Winning Elections with Unpopular Policies: Valence Advantage and Single-Party Dominance in Japan
Winning Elections with Unpopular Policies: Valence Advantage and Single-Party Dominance in Japan
Tuesday, February 4, 20254:00 PM - 5:30 PM (Pacific)
Philippines Room, Encina Hall (3rd floor), Room C330
616 Jane Stanford Way, Stanford, CA 94305
An enduring puzzle in comparative politics is why voters in some democracies continuously support dominant parties in elections, and whether their support is based on policy congruence or non-policy factors like valence. Smith and his team consider the preeminent case of a dominant party—Japan’s Liberal Democratic Party (LDP)—and investigate whether voters’ support for its policies can explain its recent landslide election victories. They first introduce a new measurement strategy to infer individuals’ utility for parties’ policy platforms from conjoint experiments. Unlike most other uses of conjoint designs, their approach quantifies individual preferences for entire platforms rather than the average effect of any one component. Using this measure, they then show that many voters supported the LDP in the 2017 and 2021 elections despite preferring the opposition’s policies. To understand what accounts for this disconnect, Smith and his team experimentally manipulate party label and decompose its effect, revealing that trust is an important non-policy factor motivating LDP voters. Together, their findings support the argument that the LDP’s recent dominance can be attributed to its valence advantage over the opposition rather than voters’ support for its policies.
This event is part of APARC's Contemporary Asia Seminar Series.
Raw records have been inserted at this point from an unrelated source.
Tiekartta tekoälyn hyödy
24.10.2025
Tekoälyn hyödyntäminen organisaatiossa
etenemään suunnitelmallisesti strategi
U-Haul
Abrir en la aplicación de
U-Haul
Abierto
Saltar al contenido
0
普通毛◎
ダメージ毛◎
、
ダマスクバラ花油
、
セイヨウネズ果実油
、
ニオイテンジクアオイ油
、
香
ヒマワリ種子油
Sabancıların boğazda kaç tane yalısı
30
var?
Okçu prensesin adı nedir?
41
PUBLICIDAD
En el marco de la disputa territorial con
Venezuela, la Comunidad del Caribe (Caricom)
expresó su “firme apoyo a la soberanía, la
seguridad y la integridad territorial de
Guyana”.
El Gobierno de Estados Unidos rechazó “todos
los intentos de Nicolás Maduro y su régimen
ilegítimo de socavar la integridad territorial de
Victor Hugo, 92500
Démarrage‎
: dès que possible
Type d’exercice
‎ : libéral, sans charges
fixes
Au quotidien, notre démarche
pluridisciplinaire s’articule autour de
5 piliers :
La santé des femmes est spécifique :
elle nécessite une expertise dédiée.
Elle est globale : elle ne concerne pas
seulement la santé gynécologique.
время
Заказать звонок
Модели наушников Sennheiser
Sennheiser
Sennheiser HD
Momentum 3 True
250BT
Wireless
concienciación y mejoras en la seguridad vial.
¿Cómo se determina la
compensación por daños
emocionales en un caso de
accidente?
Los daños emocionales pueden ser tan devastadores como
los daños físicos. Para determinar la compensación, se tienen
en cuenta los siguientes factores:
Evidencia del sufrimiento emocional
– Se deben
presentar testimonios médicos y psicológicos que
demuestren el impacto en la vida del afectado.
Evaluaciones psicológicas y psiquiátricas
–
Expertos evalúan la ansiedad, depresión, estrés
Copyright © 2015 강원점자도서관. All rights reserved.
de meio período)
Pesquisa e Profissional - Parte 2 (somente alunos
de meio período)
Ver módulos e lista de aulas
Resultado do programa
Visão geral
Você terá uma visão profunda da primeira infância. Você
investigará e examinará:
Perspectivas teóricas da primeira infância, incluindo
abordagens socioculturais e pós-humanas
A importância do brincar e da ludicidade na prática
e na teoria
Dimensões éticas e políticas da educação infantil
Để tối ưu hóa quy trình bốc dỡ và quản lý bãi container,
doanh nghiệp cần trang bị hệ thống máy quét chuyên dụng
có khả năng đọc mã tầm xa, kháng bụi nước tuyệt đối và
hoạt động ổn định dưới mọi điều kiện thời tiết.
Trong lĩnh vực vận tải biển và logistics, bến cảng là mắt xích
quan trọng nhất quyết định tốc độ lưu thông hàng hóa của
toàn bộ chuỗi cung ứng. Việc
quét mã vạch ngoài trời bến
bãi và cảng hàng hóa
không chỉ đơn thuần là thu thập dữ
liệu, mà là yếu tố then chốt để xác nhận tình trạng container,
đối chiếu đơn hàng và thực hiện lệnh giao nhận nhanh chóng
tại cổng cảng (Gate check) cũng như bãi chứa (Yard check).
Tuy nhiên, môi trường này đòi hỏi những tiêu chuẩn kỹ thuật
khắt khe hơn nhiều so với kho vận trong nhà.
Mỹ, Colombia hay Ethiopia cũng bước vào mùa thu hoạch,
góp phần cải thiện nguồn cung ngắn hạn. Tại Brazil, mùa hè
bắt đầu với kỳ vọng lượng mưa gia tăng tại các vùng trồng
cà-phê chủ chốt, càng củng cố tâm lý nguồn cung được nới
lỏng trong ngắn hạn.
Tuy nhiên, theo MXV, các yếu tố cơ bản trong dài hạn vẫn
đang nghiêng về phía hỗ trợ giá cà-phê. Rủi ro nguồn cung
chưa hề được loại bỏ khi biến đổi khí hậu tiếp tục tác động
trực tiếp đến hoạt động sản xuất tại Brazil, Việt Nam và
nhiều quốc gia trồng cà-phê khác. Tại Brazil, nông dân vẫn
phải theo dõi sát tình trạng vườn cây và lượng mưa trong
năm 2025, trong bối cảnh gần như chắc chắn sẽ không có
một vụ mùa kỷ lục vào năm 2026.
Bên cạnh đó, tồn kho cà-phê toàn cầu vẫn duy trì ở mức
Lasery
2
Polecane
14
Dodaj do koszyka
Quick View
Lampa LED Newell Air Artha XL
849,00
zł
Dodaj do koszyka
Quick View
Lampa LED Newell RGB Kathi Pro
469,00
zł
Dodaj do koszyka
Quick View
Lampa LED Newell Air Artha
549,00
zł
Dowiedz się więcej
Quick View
Daniel M. Smith is Associate Professor of Political Science at the University of Pennsylvania. His research interests cover a range of topics in comparative politics and Japanese politics, with a core focus on elections and democratic representation. He is the author of Dynasties and Democracy: The Inherited Incumbency Advantage in Japan (Stanford University Press, 2018), and articles appearing in the American Political Science Review, American Journal of Political Science, The Journal of Politics, and Comparative Political Studies, among other journals and edited volumes. He also co-organizes the Japanese Politics Online Seminar Series (JPOSS), and co-edits the Japan Decides election series.